The Miller of Old Church by Ellen Glasgow

Author:Ellen Glasgow
Language: eng
Format: epub
ISBN: 9781776599493
Publisher: The Floating Press


Chapter XVIII - The Shade of Reuben

*

Arm in arm Reuben and Molly walked slowly home through the orchard. Neither spoke until the old man called to Spot at his doorstep, and then Molly noticed that his breath came with a whistling sound that was unlike his natural voice.

"Are you tired, grandfather? What is the matter?"

"It's my chest, daughter. Let me sit down a while an' it will pass. Who is that yonder on the bench?"

"Old Mr. Doolittle. Wait here a minute before you speak to him."

It was a perfect spring afternoon, and the air was filled with vague, roving scents, as if the earth exhaled the sweetness of hidden flowers. In the apple orchard the young grass was powdered with gold, and the long grey shadows of the trees barred the ground like the sketchy outlines in a impressionist painting.

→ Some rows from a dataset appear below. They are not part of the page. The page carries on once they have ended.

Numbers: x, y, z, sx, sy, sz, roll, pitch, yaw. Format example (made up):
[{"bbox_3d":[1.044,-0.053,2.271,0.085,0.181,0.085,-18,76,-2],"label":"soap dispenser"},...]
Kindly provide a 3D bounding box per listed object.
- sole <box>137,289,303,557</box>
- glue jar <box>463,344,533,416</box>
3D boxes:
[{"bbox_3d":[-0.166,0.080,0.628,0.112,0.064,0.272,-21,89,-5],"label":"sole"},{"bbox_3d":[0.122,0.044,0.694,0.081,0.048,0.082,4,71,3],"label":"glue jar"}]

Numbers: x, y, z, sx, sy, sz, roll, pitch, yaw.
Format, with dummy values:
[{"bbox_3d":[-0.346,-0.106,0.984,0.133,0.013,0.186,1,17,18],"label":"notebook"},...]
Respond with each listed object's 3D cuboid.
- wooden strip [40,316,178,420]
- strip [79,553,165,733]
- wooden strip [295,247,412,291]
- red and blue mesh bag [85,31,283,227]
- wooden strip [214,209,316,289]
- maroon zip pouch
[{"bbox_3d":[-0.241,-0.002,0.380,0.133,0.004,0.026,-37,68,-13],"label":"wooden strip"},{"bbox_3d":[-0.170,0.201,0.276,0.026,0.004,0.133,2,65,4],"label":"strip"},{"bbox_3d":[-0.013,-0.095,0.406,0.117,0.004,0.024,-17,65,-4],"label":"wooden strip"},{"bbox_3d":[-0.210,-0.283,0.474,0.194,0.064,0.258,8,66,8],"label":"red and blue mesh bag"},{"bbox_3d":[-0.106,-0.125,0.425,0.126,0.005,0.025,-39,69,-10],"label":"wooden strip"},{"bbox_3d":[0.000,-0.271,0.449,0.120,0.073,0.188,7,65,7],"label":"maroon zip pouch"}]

On a bench at one end of the porch old Adam was sitting, and at sight of them, he rose, and stood waiting with his pipe in his hand.

"As 'twas sech a fine day an' thar warn't any work on hand for a man of my years, I thought I'd walk over an' pay my respects to you," he said. "I've heard that 'twas yo' granddaughter's birthday an' that she's like to change her name befo' it's time for another."

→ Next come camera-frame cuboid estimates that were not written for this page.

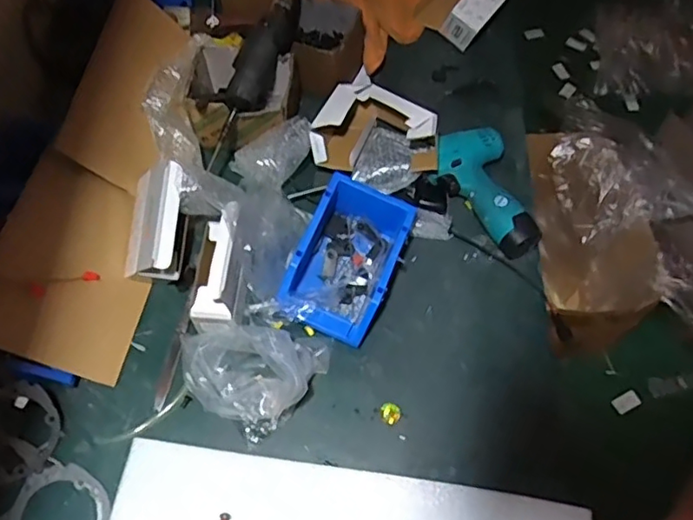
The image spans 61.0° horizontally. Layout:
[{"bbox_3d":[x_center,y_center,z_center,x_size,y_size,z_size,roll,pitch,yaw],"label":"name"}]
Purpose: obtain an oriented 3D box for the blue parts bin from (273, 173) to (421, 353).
[{"bbox_3d":[0.001,0.006,0.729,0.111,0.092,0.180,20,64,11],"label":"blue parts bin"}]

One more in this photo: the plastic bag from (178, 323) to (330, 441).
[{"bbox_3d":[-0.103,0.131,0.658,0.163,0.080,0.118,-3,62,-1],"label":"plastic bag"}]

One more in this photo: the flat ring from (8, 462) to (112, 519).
[{"bbox_3d":[-0.306,0.277,0.629,0.102,0.007,0.105,2,63,-4],"label":"flat ring"}]

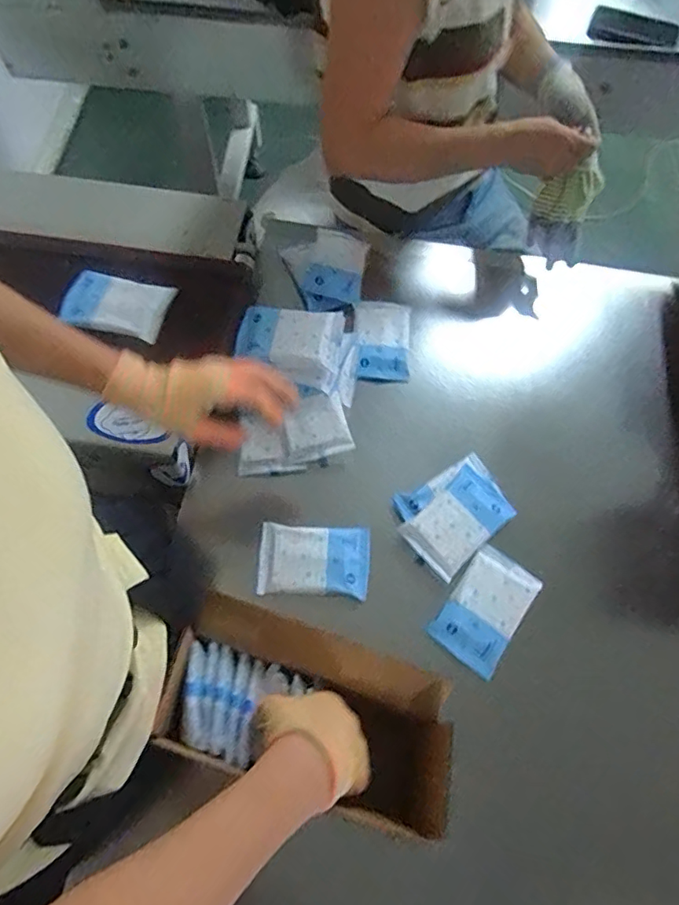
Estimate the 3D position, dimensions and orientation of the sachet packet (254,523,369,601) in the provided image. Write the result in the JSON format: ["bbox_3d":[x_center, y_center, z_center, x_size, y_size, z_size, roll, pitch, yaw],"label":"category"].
[{"bbox_3d":[-0.031,0.131,0.645,0.133,0.017,0.082,3,66,-1],"label":"sachet packet"}]

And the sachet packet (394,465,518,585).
[{"bbox_3d":[0.148,0.086,0.664,0.132,0.018,0.083,-40,74,-18],"label":"sachet packet"}]

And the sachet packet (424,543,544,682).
[{"bbox_3d":[0.174,0.184,0.630,0.083,0.017,0.135,36,69,12],"label":"sachet packet"}]

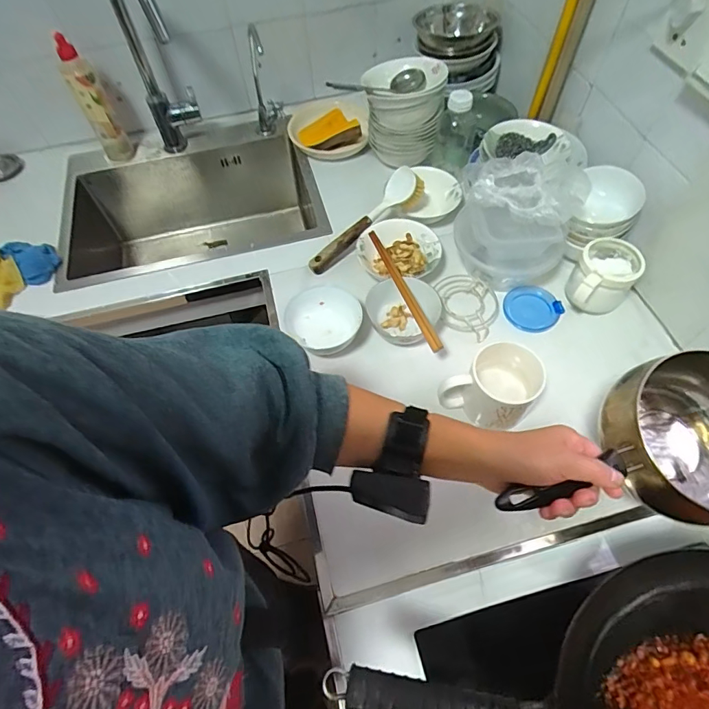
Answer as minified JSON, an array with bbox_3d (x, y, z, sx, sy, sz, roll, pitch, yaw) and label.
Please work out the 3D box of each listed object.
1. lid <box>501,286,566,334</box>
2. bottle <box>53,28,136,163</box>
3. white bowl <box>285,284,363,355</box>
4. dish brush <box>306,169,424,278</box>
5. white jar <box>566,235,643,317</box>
[{"bbox_3d":[0.280,-0.072,0.708,0.075,0.009,0.081,-43,75,3],"label":"lid"},{"bbox_3d":[-0.481,-0.459,0.832,0.048,0.204,0.058,-34,65,-15],"label":"bottle"},{"bbox_3d":[-0.041,-0.049,0.681,0.111,0.042,0.113,-1,61,2],"label":"white bowl"},{"bbox_3d":[0.020,-0.225,0.774,0.243,0.049,0.053,-44,67,-2],"label":"dish brush"},{"bbox_3d":[0.369,-0.108,0.678,0.087,0.082,0.108,34,68,19],"label":"white jar"}]

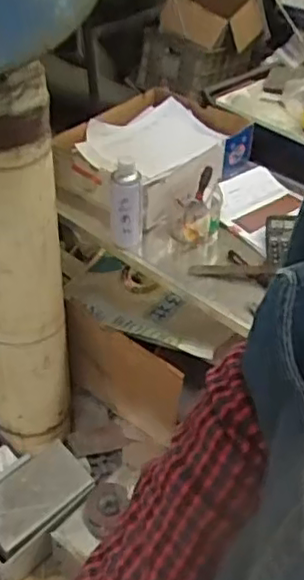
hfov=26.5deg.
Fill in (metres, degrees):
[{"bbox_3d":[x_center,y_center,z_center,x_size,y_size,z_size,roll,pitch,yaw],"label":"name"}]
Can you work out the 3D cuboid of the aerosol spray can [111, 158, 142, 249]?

"Well, I'm glad to see you, old Adam," replied Reuben, sinking into a chair while he invited his visitor to another. "I've gone kind of faint, honey," he added, "an' I reckon we'd both like a sip of blackberry wine if you've got it handy. Miss Kesiah gave me something to drink, but my throat was so stiff I couldn't swallow it."

The blackberry wine was kept in a large stone crock in the cellar, and while she filled the glasses, Molly heard the voice of old Adam droning on above the chirping of the birds in the orchard.

"I've been settin' here steddyin' them weeds out thar over-runnin' everything," he was saying, "an' it does appear to a considerin' body that the Lord might have made 'em good grass an' grain with precious little trouble to Himself an' a mortal lot of satisfaction to the po' farmers."

"He knows best. He knows best," responded Reuben.

"Well, I used to think that way befo' I'd looked into the matter," rejoined the other, "but the deeper I get, the less reason I see to be sartain sure. 'Tis the fashion for parsons, an' for some people outside of the pulpit, to jump to conclusions, an' the one they've jumped the farthest to get at, is that things are all as they ought to be. If you ain't possessed of the gift of logic it takes with you, but if you are possessed of it, it don't. Now, I tell you that if a farmer was to try to run his farm on the wasteful scale on which this world is conducted, thar wouldn't be one among us as would trust him with next season's crops. 'Tis sech a terrible waste that it makes a frugal mind sick to see it.